Mobile Auto Loan Apps Are Key to Consumer Satisfaction

A growing number of auto loan customers are using smartphone applications to interact with their lenders, according to a J.D. Power survey of nearly 14,000 auto loan and lease customers.

The survey, released this week, indicated overall satisfaction is high among customers currently using auto-finance apps, with nearly half — 47% — of auto loan customers shopping online for vehicle financing prior to visiting a dealership.

Highest levels of satisfaction occurred when applications were user-friendly, intuitive and provided users with the capabilities they desired most.

“We asked a number of questions related to what they would like to have in a mobile app, those were the ability to schedule automatic bill pay, a calculator to figure out payoff, an account alert, vehicle service offers, email address to customer service, and credit applications,” report author James Houston told TU-Automotive.

Houston explained that as more lenders move into the mobile app realm, adoption of mobile and web-based apps would increase.

“Overall adoption will increase whether more lenders offer the service or not, because consumers who grew up with mobile phones will want that to be offered, and will just go with whatever lender is offering that service, be it their second or third choice,” he said.

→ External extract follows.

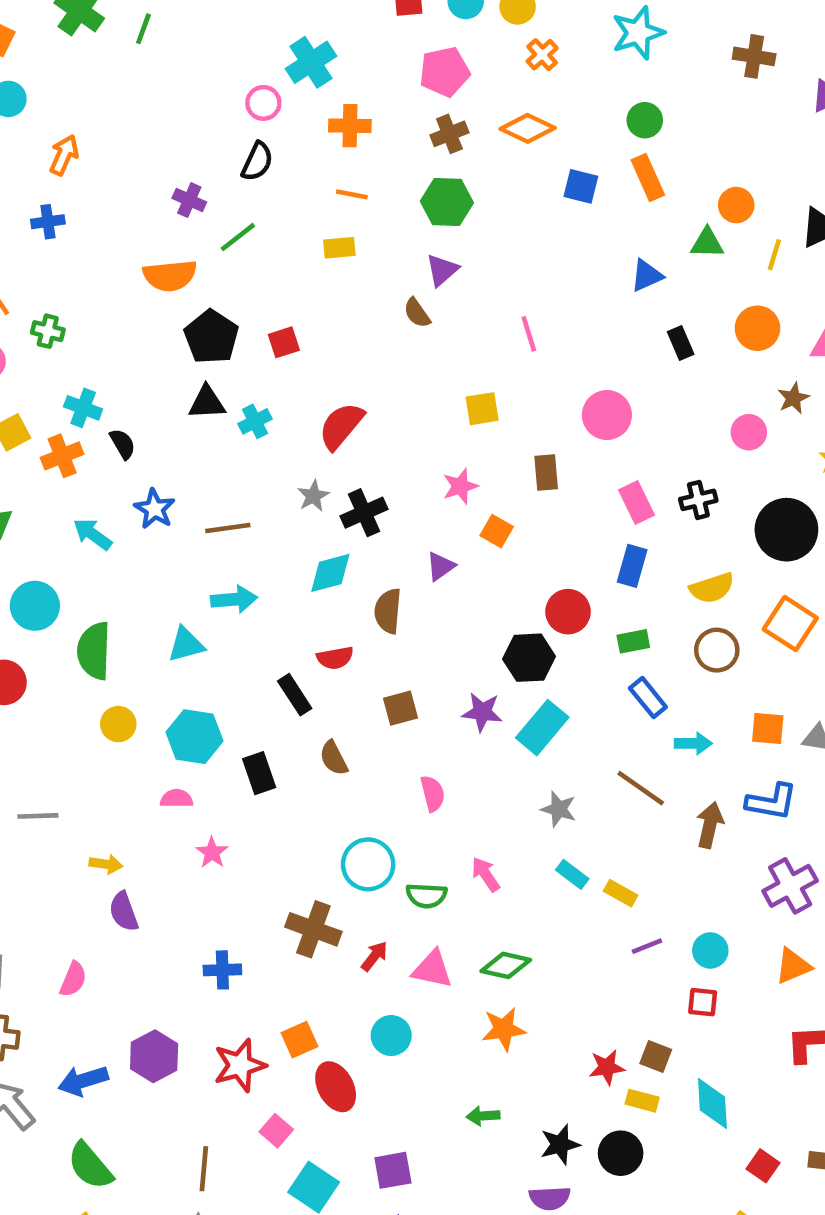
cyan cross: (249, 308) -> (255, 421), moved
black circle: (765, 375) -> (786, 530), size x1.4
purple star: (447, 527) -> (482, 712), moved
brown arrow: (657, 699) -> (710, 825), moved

Based on a 1,000-point scale, overall satisfaction scores were highest among customers who secured direct financing outside the dealership — 867 — and among those who shopped ahead of time but selected the dealer-offered option — 857.

Among the 23% of respondents who completed a digital loan application, using a website or mobile app, overall satisfaction scores were 55 points higher than among those who complete an application with traditional paper or verbal means — 884 points vs. 829 points.

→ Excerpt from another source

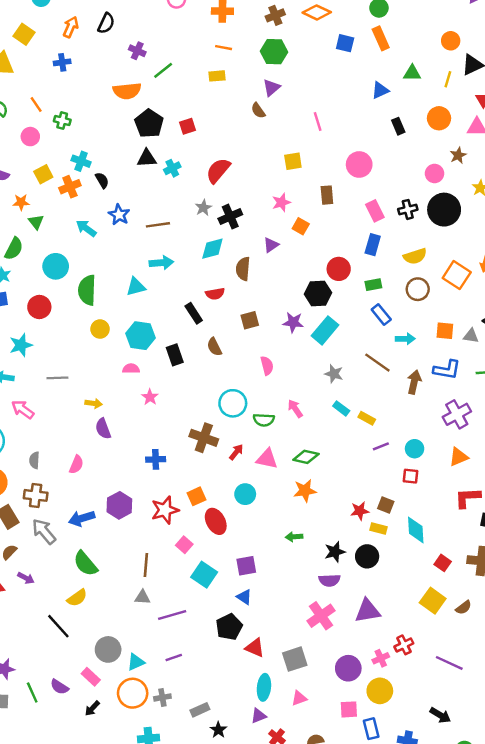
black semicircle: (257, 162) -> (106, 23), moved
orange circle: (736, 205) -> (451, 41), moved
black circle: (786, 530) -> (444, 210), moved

Among automakers, Lincoln Automotive Financial Services and Mercedes-Benz Financial Services ranked highest among luxury brands, with both companies tying with a score of 877. GM Financial, with 867 points, ranked third.

The study measured overall customer satisfaction based on five factors, including billing and payment process, the mobile app experience, the onboarding process, the origination process and the website experience.

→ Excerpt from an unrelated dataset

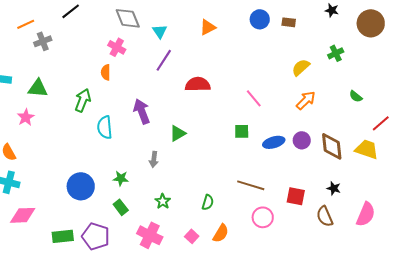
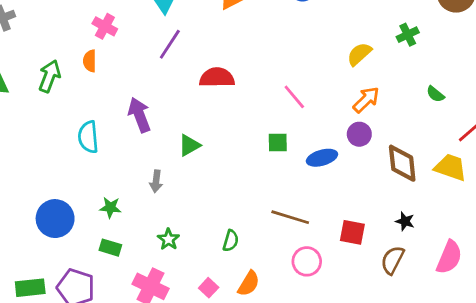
green arrow: (83, 100) -> (50, 76), moved
purple circle: (302, 140) -> (359, 134), moved
green rectangle: (121, 207) -> (110, 248), turned -35
brown semicircle: (325, 216) -> (392, 260), turned 50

The report revealed that when loan customers use a combination of website and mobile app for all facets of the loan application, onboarding and payment process, mobile app accounts for 32% of the overall satisfaction score, making it the single-largest factor in the customer satisfaction equation.

Houston also noted that while the study did not measure risks and mobile app security, experience would indicate auto loan providers require the same level of security and protocols that financial institutions employ to insure secure transactions and protect customer data and privacy.

“If I’m going to give you information that is related to me from a credit perspective, I better understand the security you have around the app,” Houston said. “The astute customer who understands the propensity for credit identify theft will want to make sure those protocols are in place. We think a standard practice would be to follow the major financial institutions that have those in place.”